A Câmara de Vereadores de São Paulo está promovendo um evento com apoio de uma instituição que espalha mentiras sobre aborto. O Centro de Reestruturação para a Vida (Cervi) organiza, junto com a secretaria de recursos humanos da casa, uma palestra sobre abuso sexual infantil para funcionários, que será realizada no próximo dia 19 de maio. Em 2023, a Agência Pública revelou que esta organização dissemina desinformação antiaborto utilizando verba pública de emendas parlamentares.
Na época, a reportagem encontrou cartazes do Cervi nas estações de metrô de São Paulo, que diziam: “GRÁVIDA?”. Você está confusa ou completamente sozinha… Quais são as suas opções? Ligue para Nós”. Ao ligar para os telefones informados no material, a assistente social explicou que o Cervi “não é uma clínica de aborto”, mas sim um espaço que acolhe mulheres em situação de vulnerabilidade, que passaram por violência, gravidez inesperada ou aborto, e oferece ajuda com enxoval e cesta básica para mulheres carentes.

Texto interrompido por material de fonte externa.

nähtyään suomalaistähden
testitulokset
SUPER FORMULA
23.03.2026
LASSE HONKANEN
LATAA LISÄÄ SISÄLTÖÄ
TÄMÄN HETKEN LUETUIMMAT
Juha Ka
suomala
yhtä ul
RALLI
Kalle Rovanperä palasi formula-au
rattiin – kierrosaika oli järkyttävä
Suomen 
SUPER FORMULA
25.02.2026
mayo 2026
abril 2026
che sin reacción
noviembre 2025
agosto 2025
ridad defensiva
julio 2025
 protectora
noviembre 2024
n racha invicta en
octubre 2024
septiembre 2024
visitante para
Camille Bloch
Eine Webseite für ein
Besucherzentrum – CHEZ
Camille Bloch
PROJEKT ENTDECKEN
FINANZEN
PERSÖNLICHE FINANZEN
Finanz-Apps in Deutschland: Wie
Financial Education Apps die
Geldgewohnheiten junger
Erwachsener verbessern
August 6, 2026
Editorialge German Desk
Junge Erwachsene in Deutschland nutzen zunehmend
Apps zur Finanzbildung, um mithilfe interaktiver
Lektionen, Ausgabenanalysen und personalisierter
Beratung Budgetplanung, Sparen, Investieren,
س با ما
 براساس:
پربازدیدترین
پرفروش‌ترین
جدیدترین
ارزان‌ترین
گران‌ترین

A mesma funcionária também informou que além de muito perigoso, o aborto “não é legalizado [no Brasil] nem em casos de estupro”, o que não é verdade. A interrupção da gravidez é legalizada no Brasil em três casos: violência sexual; risco de vida para a gestante e/ou anencefalia do feto.
A diretora da Cervi, Rosemeire Santiago, está entre as pessoas que vão falar na Câmara. A reportagem da Pública revelou que ela já concorreu a deputada federal pelo PRTB como “A Pró-Vida de São Paulo” e recebeu apoio da atual vereadora Janaina Paschoal (PP).

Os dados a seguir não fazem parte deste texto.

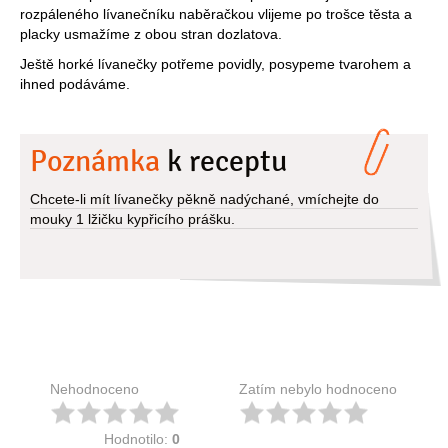
rozpáleného lívanečníku naběračkou vlijeme po trošce těsta a
placky usmažíme z obou stran dozlatova.
Ještě horké lívanečky potřeme povidly, posypeme tvarohem a
ihned podáváme.
Poznámka
k receptu
Chcete-li mít lívanečky pěkně nadýchané, vmíchejte do
mouky 1 lžičku kypřicího prášku.
Nehodnoceno
Zatím nebylo hodnoceno
Hodnotilo:
0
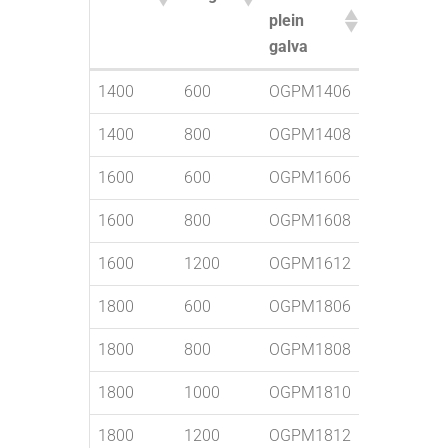
plein
intérieure
galva
Inox 304L
Hauteur
Largeur
Châssis
Porte
1400
600
OGPM1406
OXPI1460
plein
intérieure
1400
800
galva
OGPM1408
Inox 304L
OXPI1480
1600
600
OGPM1606
OXPI1660
1600
800
OGPM1608
OXPI1680
1600
1200
OGPM1612
1800
600
OGPM1806
OXPI1860
1800
800
OGPM1808
OXPI1880
1800
1000
OGPM1810
OXPI1810
1800
1200
OGPM1812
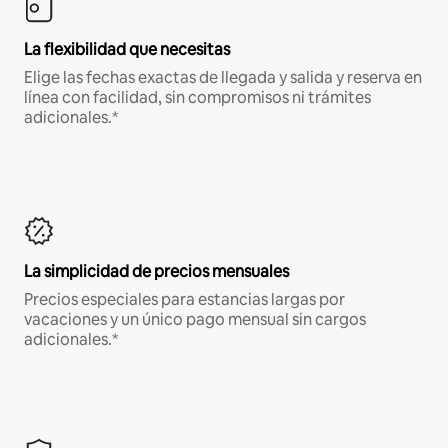
La flexibilidad que necesitas
Elige las fechas exactas de llegada y salida y reserva en
línea con facilidad, sin compromisos ni trámites
adicionales.*
La simplicidad de precios mensuales
Precios especiales para estancias largas por
vacaciones y un único pago mensual sin cargos
adicionales.*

Em 2021, quando era deputada estadual, Paschoal destinou verbas parlamentares no valor de R$ 70 mil para a Cervi, por meio da Secretaria de Desenvolvimento Social de São Paulo, para “aquisição de equipamentos”, segundo dados do Portal da Transparência estadual. A reportagem questionou o gabinete da vereadora se a política teve alguma participação na vinda do grupo na Câmara, mas ainda não houve resposta.
A Pública identificou ao menos R$ 170 mil em emendas parlamentares destinadas ao Cervi, entre 2019 e 2023, R$ 100 mil destes vindos da Secretaria Nacional de Política para Mulheres, que era parte do Ministério da Mulher, da Família e dos Direitos Humanos do governo Bolsonaro, comandado pela hoje senadora Damares Alves (Republicanos).

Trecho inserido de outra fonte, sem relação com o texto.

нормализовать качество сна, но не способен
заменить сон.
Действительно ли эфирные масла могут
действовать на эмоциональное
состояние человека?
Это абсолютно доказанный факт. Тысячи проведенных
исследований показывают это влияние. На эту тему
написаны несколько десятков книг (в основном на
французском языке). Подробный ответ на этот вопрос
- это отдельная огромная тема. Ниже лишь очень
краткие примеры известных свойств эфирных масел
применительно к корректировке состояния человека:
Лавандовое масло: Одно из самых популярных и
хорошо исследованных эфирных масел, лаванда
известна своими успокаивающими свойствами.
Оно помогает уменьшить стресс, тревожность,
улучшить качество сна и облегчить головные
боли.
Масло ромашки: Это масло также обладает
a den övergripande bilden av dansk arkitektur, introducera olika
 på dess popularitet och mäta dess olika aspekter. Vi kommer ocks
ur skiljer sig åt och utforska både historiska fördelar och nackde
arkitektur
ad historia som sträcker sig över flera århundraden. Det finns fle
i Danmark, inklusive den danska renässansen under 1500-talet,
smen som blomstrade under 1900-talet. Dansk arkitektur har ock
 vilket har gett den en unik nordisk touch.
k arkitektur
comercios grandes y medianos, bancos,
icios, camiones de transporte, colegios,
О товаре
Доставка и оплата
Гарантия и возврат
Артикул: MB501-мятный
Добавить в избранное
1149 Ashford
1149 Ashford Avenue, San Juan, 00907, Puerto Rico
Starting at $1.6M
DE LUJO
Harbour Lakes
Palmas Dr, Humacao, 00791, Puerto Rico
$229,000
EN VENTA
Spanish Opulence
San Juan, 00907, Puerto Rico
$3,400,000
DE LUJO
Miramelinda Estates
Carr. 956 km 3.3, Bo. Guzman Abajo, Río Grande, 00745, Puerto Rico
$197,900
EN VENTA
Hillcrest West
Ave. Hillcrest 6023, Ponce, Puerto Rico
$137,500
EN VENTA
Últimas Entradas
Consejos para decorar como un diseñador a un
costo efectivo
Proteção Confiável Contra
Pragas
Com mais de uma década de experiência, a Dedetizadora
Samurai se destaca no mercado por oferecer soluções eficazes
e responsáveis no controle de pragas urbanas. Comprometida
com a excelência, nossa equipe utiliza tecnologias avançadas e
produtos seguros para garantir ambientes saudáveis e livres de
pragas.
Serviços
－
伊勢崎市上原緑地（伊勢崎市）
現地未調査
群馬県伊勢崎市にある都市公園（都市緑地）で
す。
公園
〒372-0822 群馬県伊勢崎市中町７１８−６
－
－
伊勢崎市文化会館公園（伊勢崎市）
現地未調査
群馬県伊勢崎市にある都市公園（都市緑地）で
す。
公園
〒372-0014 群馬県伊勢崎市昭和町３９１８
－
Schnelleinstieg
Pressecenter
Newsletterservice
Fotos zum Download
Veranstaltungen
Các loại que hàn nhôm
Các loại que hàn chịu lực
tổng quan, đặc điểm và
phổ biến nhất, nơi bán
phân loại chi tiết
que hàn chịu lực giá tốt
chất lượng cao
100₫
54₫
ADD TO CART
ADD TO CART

Por e-mail, a Assessoria de Imprensa da Câmara de Vereadores negou que a Cervi tenha recebido pagamento pela programação, mas não deu maiores informações sobre a organização do evento. De acordo com o gabinete da vereadora Luana Alves (PSOL), “o RH da Câmara foi procurado pela organização, que ofereceu a palestra considerando a data comemorativa 18 de maio, dia nacional do combate à exploração sexual da criança e do adolescente”.
“É bem chocante a falta de critério da Câmara nesse caso. Que numa data tão importante se chame instituições que estão ligadas ao combate aos direitos da criança e do adolescente”, disse a vereadora Luana Alves. Ela informou que vai exigir que institutos que “têm uma trajetória real na defesa de crianças e adolescentes tenham espaço para falar com servidores. Sobre a Cervi, a parlamentar disse que “toda essa fachada de proteção à infância, na verdade, não passa de grupos que têm uma ideologia conservadora, de defesa do patriarcado, que tem relações com pessoas como Damares Alves e se ocultam dos debates de defesa da infância para tentar colocar sua agenda conservadora”, concluiu.